Garbo was in love at least once, with the dashing and very good-looking film star John (or, to his friends, Jack) Gilbert, but since she had to act being in love with him two or three times (starting with Flesh and the Devil, in 1926), it was probably hard for her to be quite sure what was real.
She almost married him, but literally left him at the altar, at which point their boss, MGM co-founder Louis B. Mayer, made a disparaging remark about her, and Gilbert socked him in the mouth, knocking him down and pretty much destroying his own career, Mayer being especially vindictive. Years later, Garbo mused that she wasn’t really in love with Gilbert but that he was “pretty.”
She certainly had a few relationships that occupied her for a year or two—such as with theater-and-film set designer Cecil Beaton, famously gay but Garbo’s constant companion for a while. Another, who called their relationship “destiny,” was the celebrated conductor Leopold Stokowski. Together they traveled through Europe, chased everywhere by press photographers and fans—a curse Garbo endured throughout her life: “It is cruel,” she said, “to bother people who want to be left in peace. This kills beauty for me.”

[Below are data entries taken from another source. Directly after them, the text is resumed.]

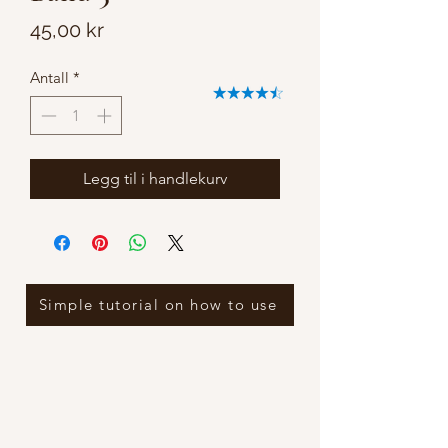
Pris
45,00 kr
Antall
*
Legg til i handlekurv
Simple tutorial on how to use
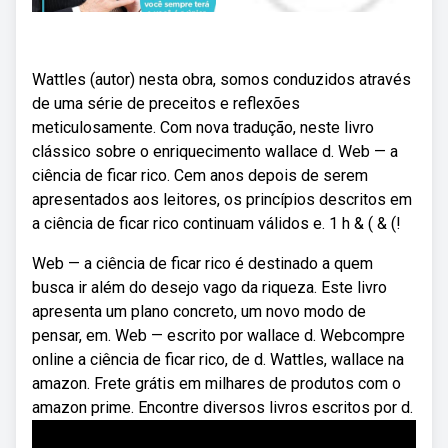
Wattles (autor) nesta obra, somos conduzidos através
de uma série de preceitos e reflexões
meticulosamente. Com nova tradução, neste livro
clássico sobre o enriquecimento wallace d. Web — a
ciência de ficar rico. Cem anos depois de serem
apresentados aos leitores, os princípios descritos em
a ciência de ficar rico continuam válidos e. 1 h & ( & (!
Web — a ciência de ficar rico é destinado a quem
busca ir além do desejo vago da riqueza. Este livro
apresenta um plano concreto, um novo modo de
pensar, em. Web — escrito por wallace d. Webcompre
online a ciência de ficar rico, de d. Wattles, wallace na
amazon. Frete grátis em milhares de produtos com o
amazon prime. Encontre diversos livros escritos por d.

After “Stoki” there was the star nutritionist–dietician–health expert Gayelord Hauser, a relationship Gottlieb calls “one of the most wholesome and beneficial” of her life. There was a fling with German novelist Erich Maria Remarque, and a close, long-term friendship with Russian businessman George Schlee, who “oversaw her finances—successfully … ”

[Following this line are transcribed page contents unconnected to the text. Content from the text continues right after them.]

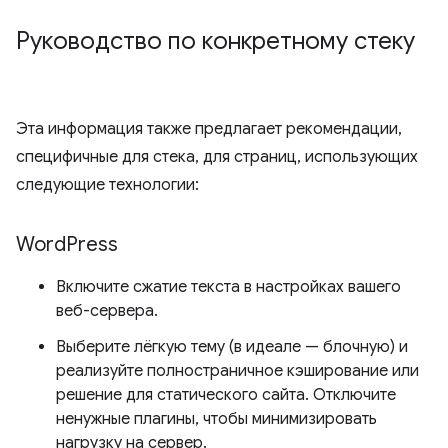
Руководство по конкретному стеку
Эта информация также предлагает рекомендации,
специфичные для стека, для страниц, использующих
следующие технологии:
Word
Press
Включите сжатие текста в настройках вашего
веб-сервера.
Выберите лёгкую тему (в идеале — блочную) и
реализуйте полностраничное кэширование или
решение для статического сайта. Отключите
ненужные плагины, чтобы минимизировать
нагрузку на сервер.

The book is written in a serious but witty, unpretentious, and often charming way, and does a fine job in trying to understand Garbo’s complicated personality. Certainly she was in many ways enigmatic—she was therefore sometimes pictured as the inscrutable Sphinx, her unsmiling face superimposed over the ancient Egyptian monument’s visage but retaining the lion’s body. Her eyes, her mouth, her skin, evoked rhapsodic descriptions from all, the one possible minor exception being that her feet were quite big.
Garbo’s only true competition ever came with the arrival in 1930 of Marlene Dietrich, via Germany and Josef von Sternberg; she, too, was sometimes pictured as the Sphinx.
Yet Orson Welles would tell me that Dietrich herself was an abject admirer of Garbo’s, indeed very anxious to meet her, and so she jumped at the chance when Orson invited her to join him at a party that actor Clifton Webb was throwing for Garbo in the early 40s. Orson said that Garbo was fairly late to arrive, and that when the two were introduced, Dietrich anxiously gushed out a few exceedingly warm and complimentary remarks. Garbo did not in any way reciprocate, but only nodded and moved on.
Dietrich looked crestfallen, Orson told me. On the drive back from the party, for a very long time she said not a word. Finally, rather softly, she made just one remark: “Her feet are not soo big …”
Peter Bogdanovich is a director, actor, film critic, and the author of numerous books, including This Is Orson Welles and Who the Hell’s in It?